During his time with the Crew, Campbell played guitar on a number of massive 1960s hits, including the Righteous Brothers' "You've Lost That Lovin' Feelin" and Frank Sinatra's "Strangers in the Night." He also guested on several Beach Boys recordings, and briefly replaced Brian Wilson when a nervous breakdown forced Wilson to retire from touring for several years, reports Taste of Country. Campbell ultimately turned down an offer to join the band on a full-time basis, which turned out to be a wise move, considering how big he became upon going solo and shifting from rock to country music.

The Wrecking Crew's busy, busy schedule

During their peak years, the Wrecking Crew had an extremely busy schedule. They were recording songs for different bands and different record labels, while also meeting with musicians and record executives, and doing even more work on radio or TV commercials in between.

"You leave the house at seven o'clock in the morning, and you're at Universal at nine till noon; now you're at Capitol Records at one, you just got time to get there, then you got a jingle at four, then we're on a date with somebody at eight, then The Beach Boys at midnight, and you do that five days a week ... Jeez, man, you get burned out," Wrecking Crew guitarist Bill Pittman explained.

It's a miracle of sorts that despite that hectic schedule, certain Wrecking Crew members still found enough time to be with their loved ones. As reported by Newsweek, Denny Tedesco began working on his documentary The Wrecking Crew in the mid-1990s when his late father, Tommy (pictured above, seated), was diagnosed with cancer. The outlet further noted that the guitarist was a "good father and husband" despite the fact he worked 90 hours a week — that averages out to more than half of each day.

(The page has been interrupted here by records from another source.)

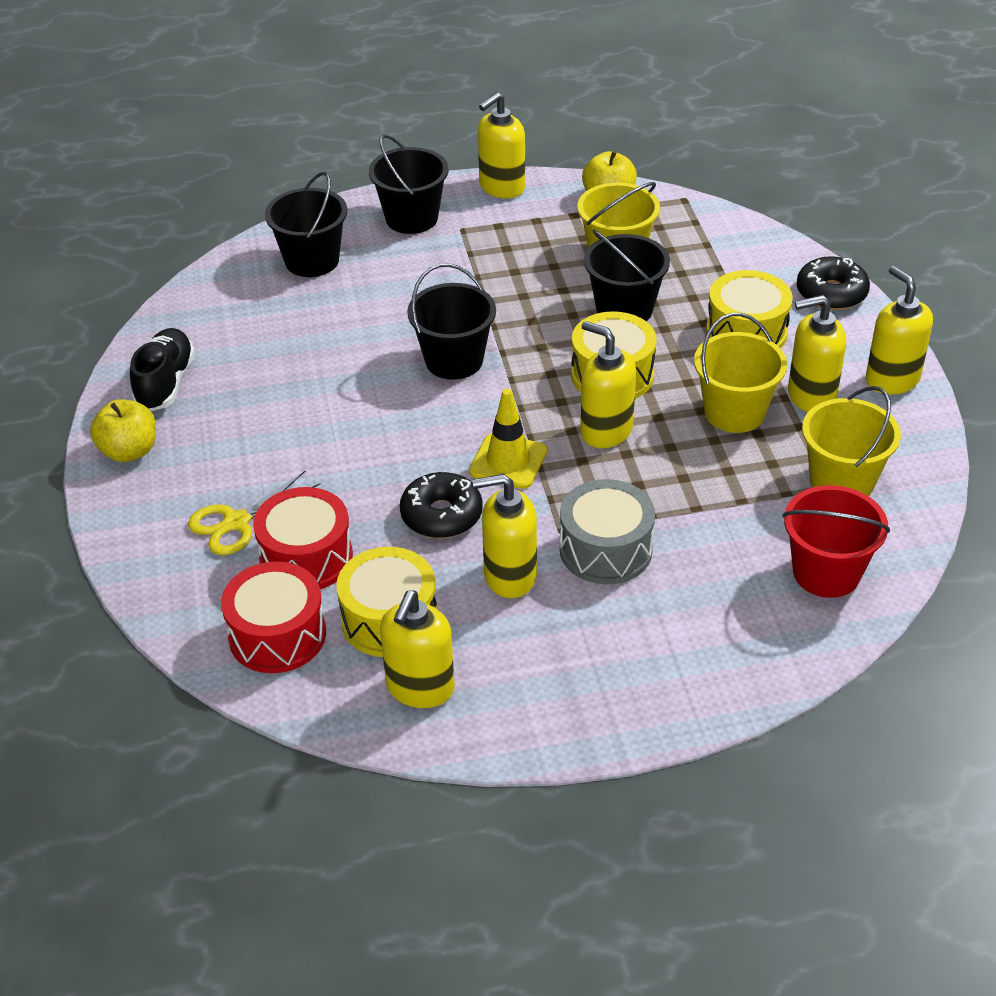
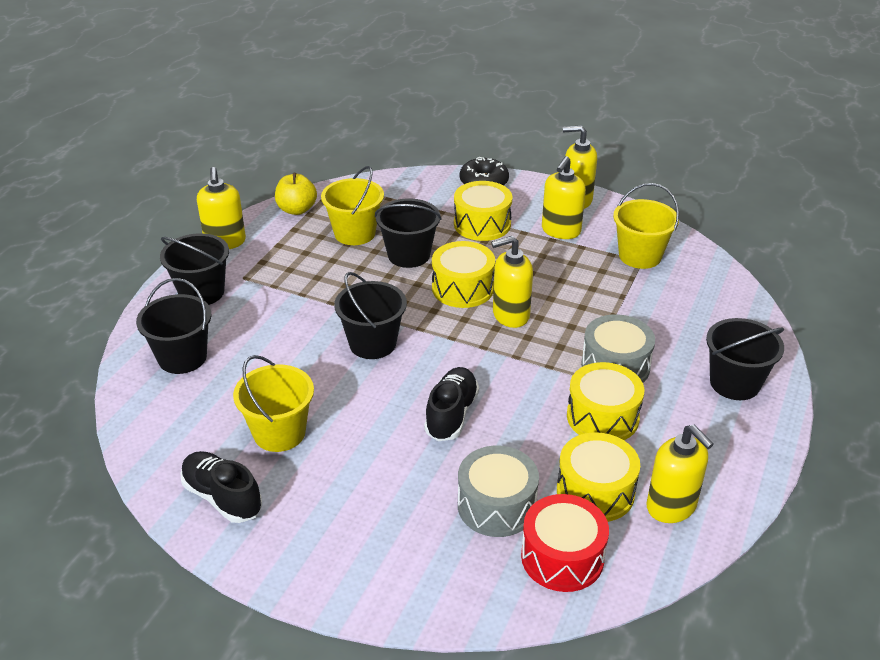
camera: 55 degrees left, 5 degrees down
(129, 451) = (278, 554): yellow apple -> none
(236, 522) = (424, 527): yellow scissors -> none
(306, 557) = (496, 505): red drum -> grey drum
(404, 465) = (451, 414): none -> black shoe
(441, 515) = (517, 420): black donut -> none
(508, 461) = (496, 367): yellow traffic cone -> none
(509, 576) = (602, 417): yellow soap dispenser -> yellow drum
(681, 662) = (734, 383): none -> black bucket
(734, 412) = (546, 262): yellow bucket -> yellow bucket (279, 433)
(826, 572) = (706, 296): red bucket -> none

Here's why the Wrecking Crew was never credited, yet often utilized

Those who bought records back in the swinging '60s typically didn't see anyone else credited on those albums aside from the actual band members themselves. But why weren't the session musicians' names listed on the liner notes?

Take the example of The Association, a band that's best known for romantic ballads such as "Cherish" and "Never My Love," and more uptempo numbers like "Windy" and "Along Comes Mary." As quoted by Newsweek, one of their members gave a rather interesting — and understandable — explanation of why The Wrecking Crew's musicians never got credited on their albums: "We don't want kids to know we didn't play on the record," he said.

A 2019 article from Happy Magazine also explained why the Wrecking Crew was enlisted so often to do ghost recordings for their era's most popular bands. Aside from their ability to seamlessly shift from one genre to another, they were also very fast and technically precise in the studio. And, as Carol Kaye (pictured above) recalled, it helped that all of the Crew's members stayed drug-free, allowing them to "cut a hit album in six hours."